### Problem to solve:
Replace every "alt text" in the listing below with "caption" and leave all other wording unchanged. Omit the pictures from your answer.

===== Given data =====

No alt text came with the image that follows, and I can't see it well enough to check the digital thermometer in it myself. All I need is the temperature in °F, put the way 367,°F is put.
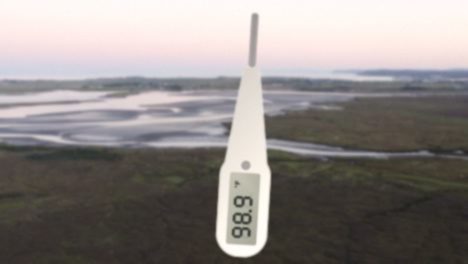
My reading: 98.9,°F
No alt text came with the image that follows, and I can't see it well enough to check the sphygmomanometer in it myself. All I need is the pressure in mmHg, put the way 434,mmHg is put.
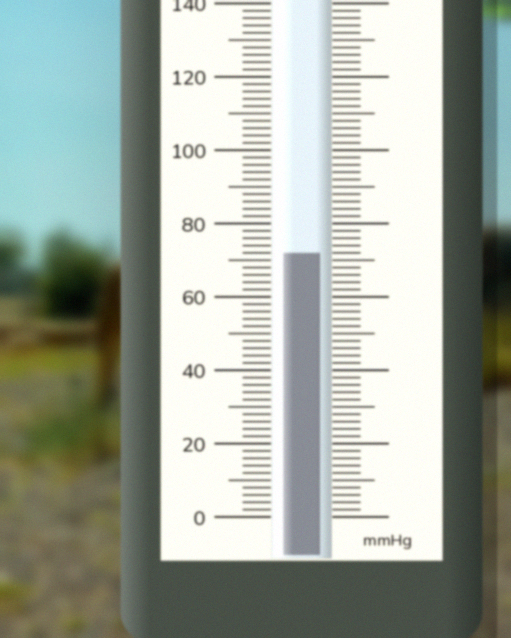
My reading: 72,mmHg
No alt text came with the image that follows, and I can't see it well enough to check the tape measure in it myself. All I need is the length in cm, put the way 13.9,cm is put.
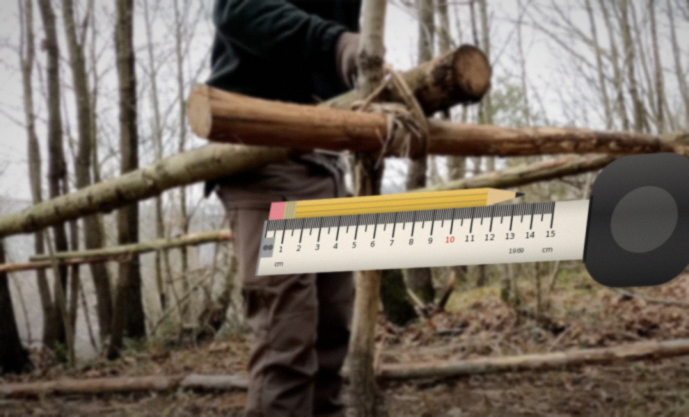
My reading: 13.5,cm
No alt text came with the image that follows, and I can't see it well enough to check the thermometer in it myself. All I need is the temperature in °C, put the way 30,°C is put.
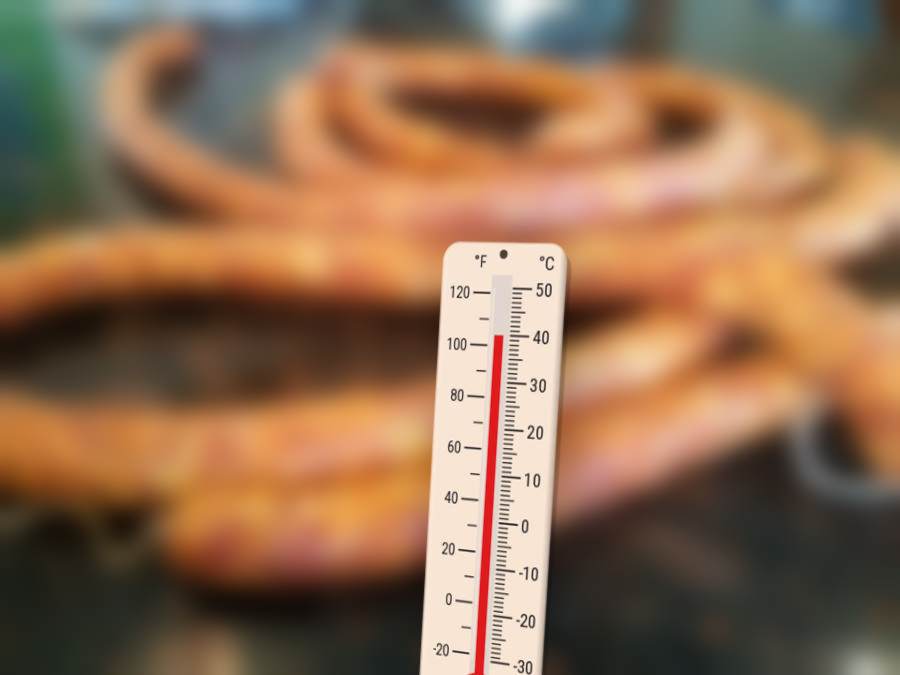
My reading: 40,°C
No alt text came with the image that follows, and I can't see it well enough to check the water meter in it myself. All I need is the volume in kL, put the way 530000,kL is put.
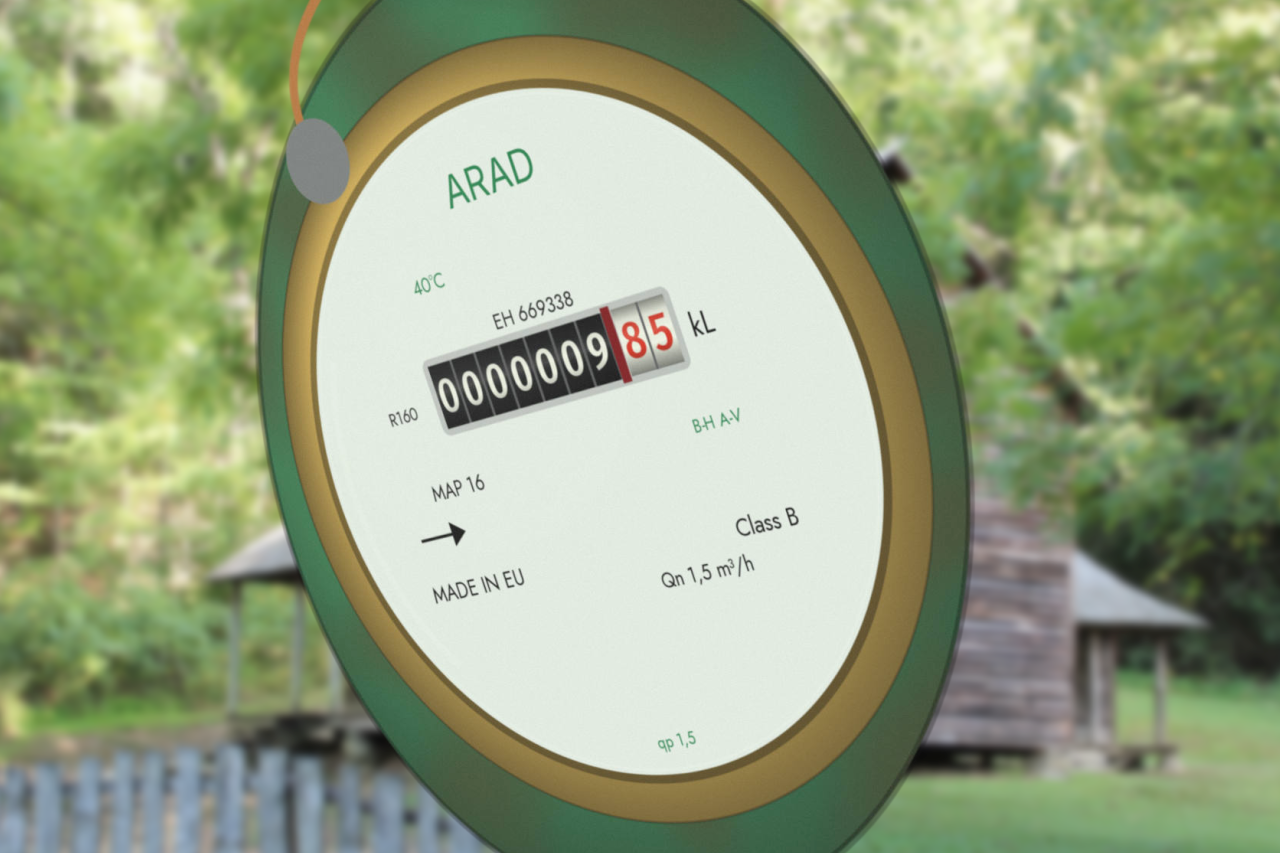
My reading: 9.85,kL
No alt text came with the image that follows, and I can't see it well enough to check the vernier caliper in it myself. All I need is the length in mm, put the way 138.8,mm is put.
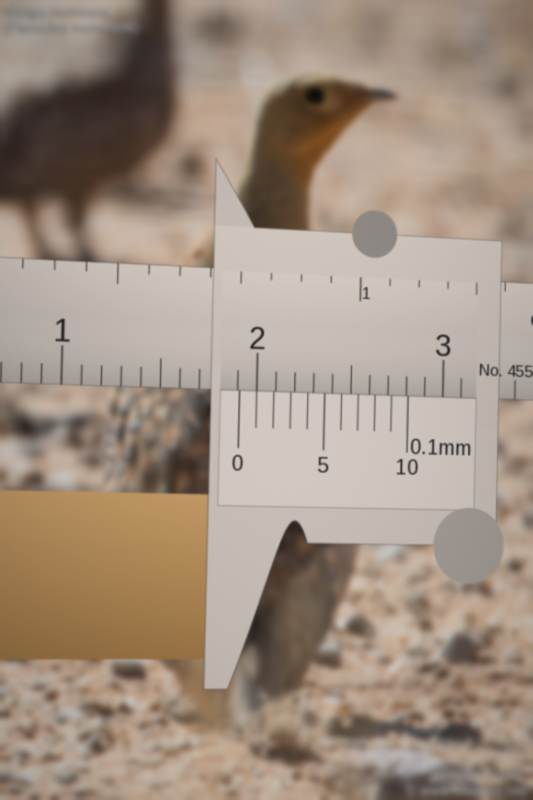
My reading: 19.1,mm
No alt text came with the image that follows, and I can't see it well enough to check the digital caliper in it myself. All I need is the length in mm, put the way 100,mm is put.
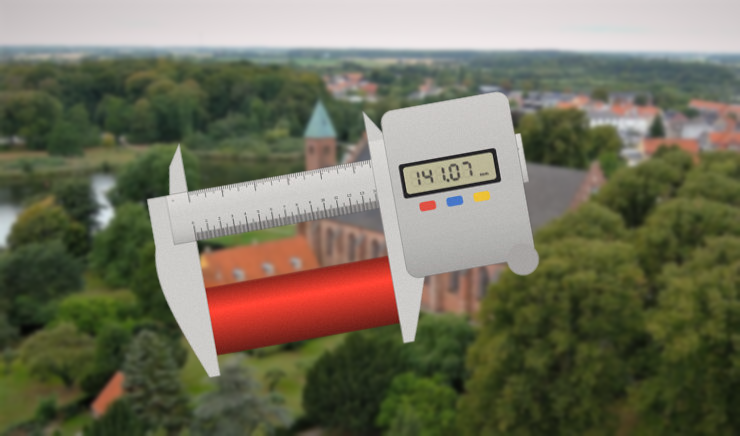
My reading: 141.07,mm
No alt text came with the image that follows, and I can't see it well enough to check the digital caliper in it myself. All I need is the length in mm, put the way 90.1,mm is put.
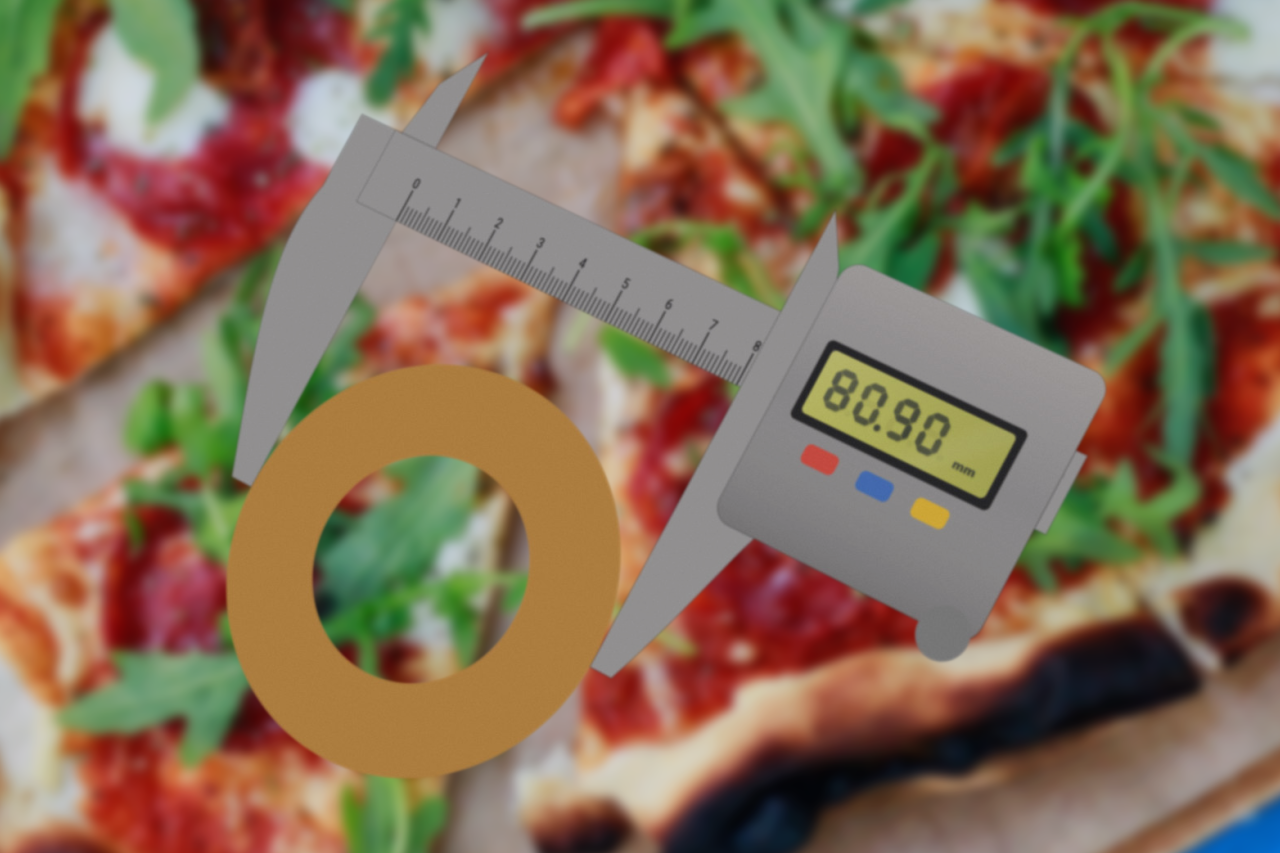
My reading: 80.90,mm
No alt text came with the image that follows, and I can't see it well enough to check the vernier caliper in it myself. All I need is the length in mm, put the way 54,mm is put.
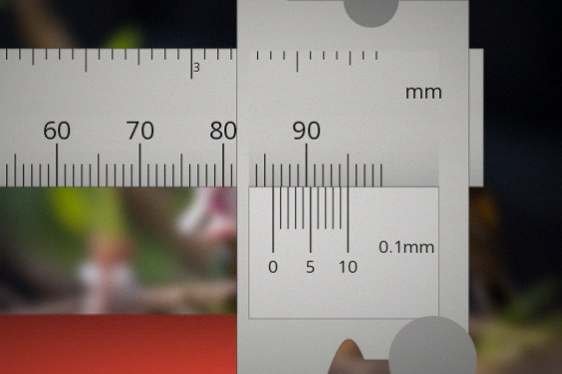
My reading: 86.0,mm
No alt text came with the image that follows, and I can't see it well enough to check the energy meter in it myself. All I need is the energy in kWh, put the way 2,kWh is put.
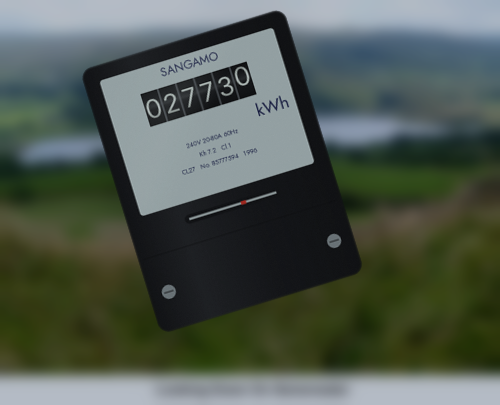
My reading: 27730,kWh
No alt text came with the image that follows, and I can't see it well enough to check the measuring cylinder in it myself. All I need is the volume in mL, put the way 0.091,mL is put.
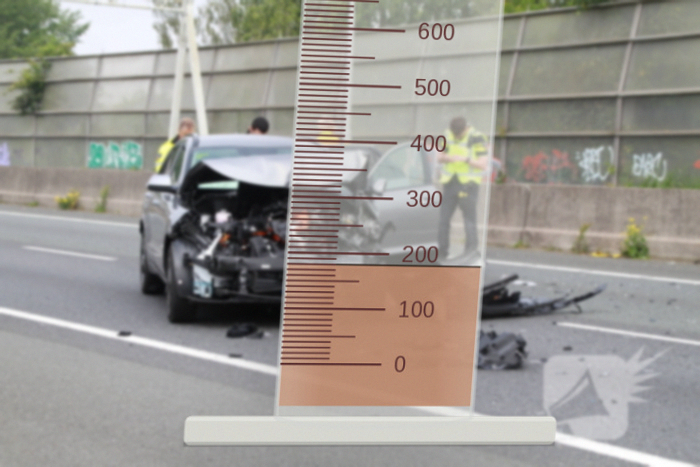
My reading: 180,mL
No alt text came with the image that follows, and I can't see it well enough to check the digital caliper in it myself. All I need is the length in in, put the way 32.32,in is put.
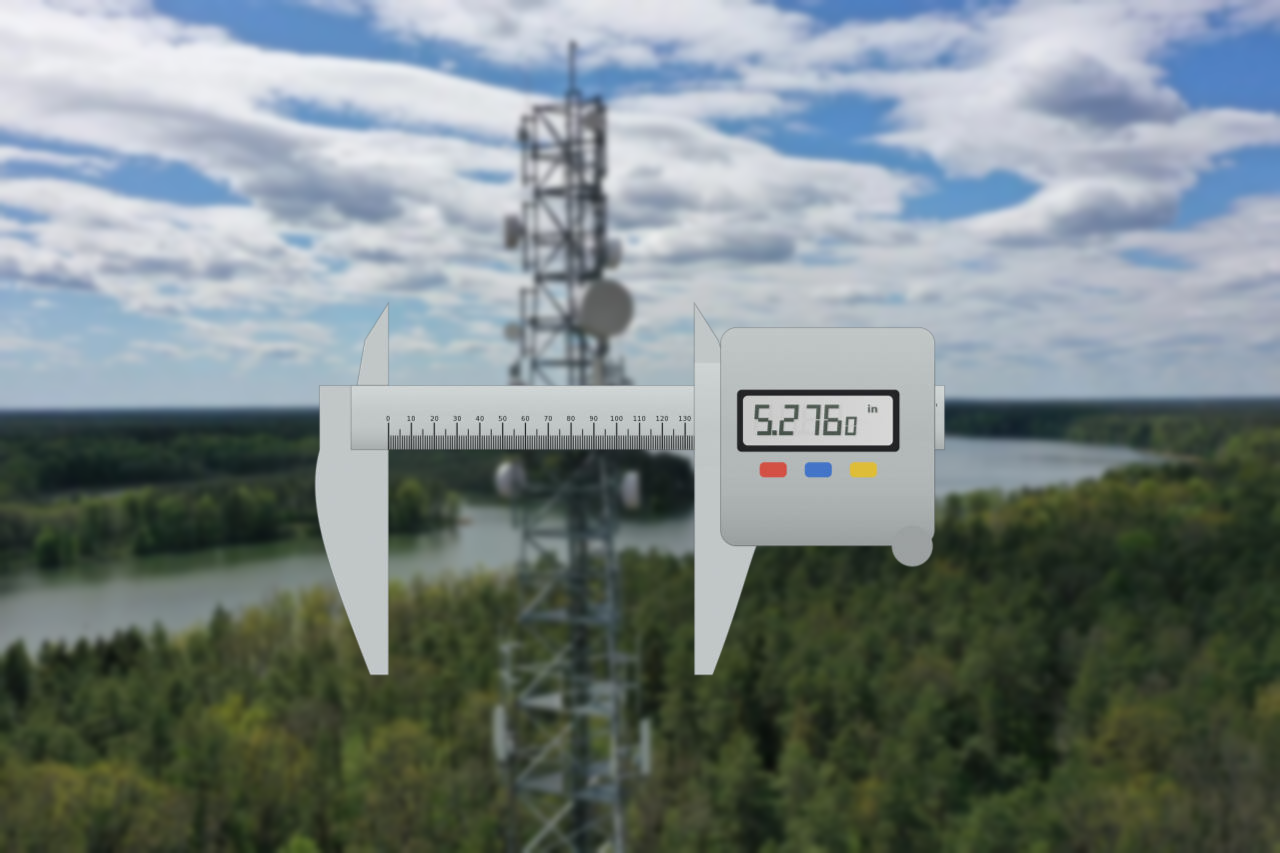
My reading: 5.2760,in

=====

### Answer to this exercise:
No caption came with the image that follows, and I can't see it well enough to check the digital thermometer in it myself. All I need is the temperature in °F, put the way 367,°F is put.
My reading: 98.9,°F
No caption came with the image that follows, and I can't see it well enough to check the sphygmomanometer in it myself. All I need is the pressure in mmHg, put the way 434,mmHg is put.
My reading: 72,mmHg
No caption came with the image that follows, and I can't see it well enough to check the tape measure in it myself. All I need is the length in cm, put the way 13.9,cm is put.
My reading: 13.5,cm
No caption came with the image that follows, and I can't see it well enough to check the thermometer in it myself. All I need is the temperature in °C, put the way 30,°C is put.
My reading: 40,°C
No caption came with the image that follows, and I can't see it well enough to check the water meter in it myself. All I need is the volume in kL, put the way 530000,kL is put.
My reading: 9.85,kL
No caption came with the image that follows, and I can't see it well enough to check the vernier caliper in it myself. All I need is the length in mm, put the way 138.8,mm is put.
My reading: 19.1,mm
No caption came with the image that follows, and I can't see it well enough to check the digital caliper in it myself. All I need is the length in mm, put the way 100,mm is put.
My reading: 141.07,mm
No caption came with the image that follows, and I can't see it well enough to check the digital caliper in it myself. All I need is the length in mm, put the way 90.1,mm is put.
My reading: 80.90,mm
No caption came with the image that follows, and I can't see it well enough to check the vernier caliper in it myself. All I need is the length in mm, put the way 54,mm is put.
My reading: 86.0,mm
No caption came with the image that follows, and I can't see it well enough to check the energy meter in it myself. All I need is the energy in kWh, put the way 2,kWh is put.
My reading: 27730,kWh
No caption came with the image that follows, and I can't see it well enough to check the measuring cylinder in it myself. All I need is the volume in mL, put the way 0.091,mL is put.
My reading: 180,mL
No caption came with the image that follows, and I can't see it well enough to check the digital caliper in it myself. All I need is the length in in, put the way 32.32,in is put.
My reading: 5.2760,in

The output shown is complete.